Preparation for Exam 1, to be held Thursday, September 14 in YOUR recitation.

ANY ERRORS IN THIS HANDOUT WILL BE CORRECTED NEXT WEEK IN
LECTURES AND POSTED TO THE WEBSITE. KINDLY NOTIFY ME OF ANY
ERRORS THAT YOU DISCOVER.

I WILL POST ADDITIONAL EXERCISES THAT I WILL REVIEW WITH YOU ON
THE COMING MONDAY (9-24-07) AND WEDNESDAY LECTURES.

Format of the exam:

a. Closed book, no notes, no notes/papers, no electronics/headphones/phones of any
kind, even in view (put every such thing away, out of sight).

b. The seating you have been assigned by your instructor.

c. Some few formulas will be given on the exam as described below.

d. You are responsible for the material of the homework assignments, hand written
lecture notes, and readings as outlined below in this preparation.

e. Exam questions are patterned after the types of questions you have seen in class and in
the homework. This PREP is intended to summarize most of that and to provide a basis
for the lectures of MW September 24, 26, which will be devoted to going over it.


Chapter 1.

        1.a. Distinction between population (count N) and sample (count n) pp. 3-4.
        1.b. Stem and Leaf displays.
        1.c. Probability (area one) histograms.
        1.d. KDE (kernel density estimate, bandwidth, done by hand for a few data
values, drawn from pp. 333-334.
        1.e. Discrete distribution, continuous distribution (values x, p(x)).
        1.f. Continuous distribution (values x p(x)).
        1.g. Normal distribution with mean mu and sd sigma. Standard normal
distribution (mu = 0, sigma = 1). Using tables of standard normal (provided on exam 1)
both forward and backward. Standard scores (x – mu) / sigma have standard normal
distribution if X is normal with mean mu and sd sigma. Obtaining probabilities for X by
standardization and appeal to the standard normal table. Obtaining percentiles of X by
converting percentiles of Z according to x = mu + z sigma.
        1.h. Binomial distribution, use of binomial formula and binomial table.
        1.i. Poisson distribution, use of Poisson table and formula.
        1.j. Binomial (n, p) is approximately Poisson with lambda = np provided n is
large and p is near zero.

Chapter 2. We skipped chapter 2, but I did introduce some of its topics.

       2.a. Sample variance and sample standard deviation s (drawn from pp. 71-74).
       2.b. Variance and standard deviation for discrete or continuous distributions
(drawn froom pp. 74-76).

Chapter 5.

        5.a. What I’ve called “Classical Probability” modeled by equally likely possible
outcomes, universal set (or “Sample Space”) capital S. Examples: red and green dice,
coins, colored balls, Jack/Jill (from lectures).
        5b. Basic rules for probability, complements (not = prime = superscript “C”.
        5.c. Addition rule for classical probabilities P(A) = #(A) / #(S).

● **WHAT IS NEEDED**:
Repeat part of the exam prep handout word for word, starting with "1.j. Binomial (n, p)" and going on through "Jack/Jill (from lectures).". The data has nothing to do with the exam prep handout.

[Dataset records]
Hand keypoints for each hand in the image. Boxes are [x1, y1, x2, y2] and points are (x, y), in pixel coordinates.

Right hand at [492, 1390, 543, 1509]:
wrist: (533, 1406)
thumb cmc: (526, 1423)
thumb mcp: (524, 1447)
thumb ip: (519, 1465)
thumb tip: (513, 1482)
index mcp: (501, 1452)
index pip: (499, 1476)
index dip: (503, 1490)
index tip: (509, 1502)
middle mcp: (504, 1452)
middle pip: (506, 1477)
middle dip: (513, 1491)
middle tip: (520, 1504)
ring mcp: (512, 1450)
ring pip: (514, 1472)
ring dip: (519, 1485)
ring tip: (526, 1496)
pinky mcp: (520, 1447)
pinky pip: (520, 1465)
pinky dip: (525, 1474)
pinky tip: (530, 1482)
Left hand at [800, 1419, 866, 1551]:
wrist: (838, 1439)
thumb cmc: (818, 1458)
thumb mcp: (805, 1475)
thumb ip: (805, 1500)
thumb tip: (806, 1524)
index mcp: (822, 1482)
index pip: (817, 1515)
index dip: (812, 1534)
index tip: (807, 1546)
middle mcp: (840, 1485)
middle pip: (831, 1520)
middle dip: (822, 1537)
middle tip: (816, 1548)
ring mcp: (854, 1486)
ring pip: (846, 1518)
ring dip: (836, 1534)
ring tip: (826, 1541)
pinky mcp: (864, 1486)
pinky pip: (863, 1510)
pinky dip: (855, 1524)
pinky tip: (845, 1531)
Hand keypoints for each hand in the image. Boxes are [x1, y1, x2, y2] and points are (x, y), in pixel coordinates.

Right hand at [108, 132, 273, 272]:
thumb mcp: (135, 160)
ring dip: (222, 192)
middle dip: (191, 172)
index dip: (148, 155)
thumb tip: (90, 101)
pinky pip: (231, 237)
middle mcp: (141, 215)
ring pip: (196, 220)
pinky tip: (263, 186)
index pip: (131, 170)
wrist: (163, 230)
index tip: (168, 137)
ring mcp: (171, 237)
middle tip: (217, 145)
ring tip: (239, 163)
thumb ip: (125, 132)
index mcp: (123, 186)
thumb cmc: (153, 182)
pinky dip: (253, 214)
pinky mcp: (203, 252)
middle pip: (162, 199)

● **RESULT OF THE TASK**:
1.j. Binomial (n, p) is approximately Poisson with lambda = np provided n is
large and p is near zero.

Chapter 2. We skipped chapter 2, but I did introduce some of its topics.

       2.a. Sample variance and sample standard deviation s (drawn from pp. 71-74).
       2.b. Variance and standard deviation for discrete or continuous distributions
(drawn froom pp. 74-76).

Chapter 5.

        5.a. What I’ve called “Classical Probability” modeled by equally likely possible
outcomes, universal set (or “Sample Space”) capital S. Examples: red and green dice,
coins, colored balls, Jack/Jill (from lectures).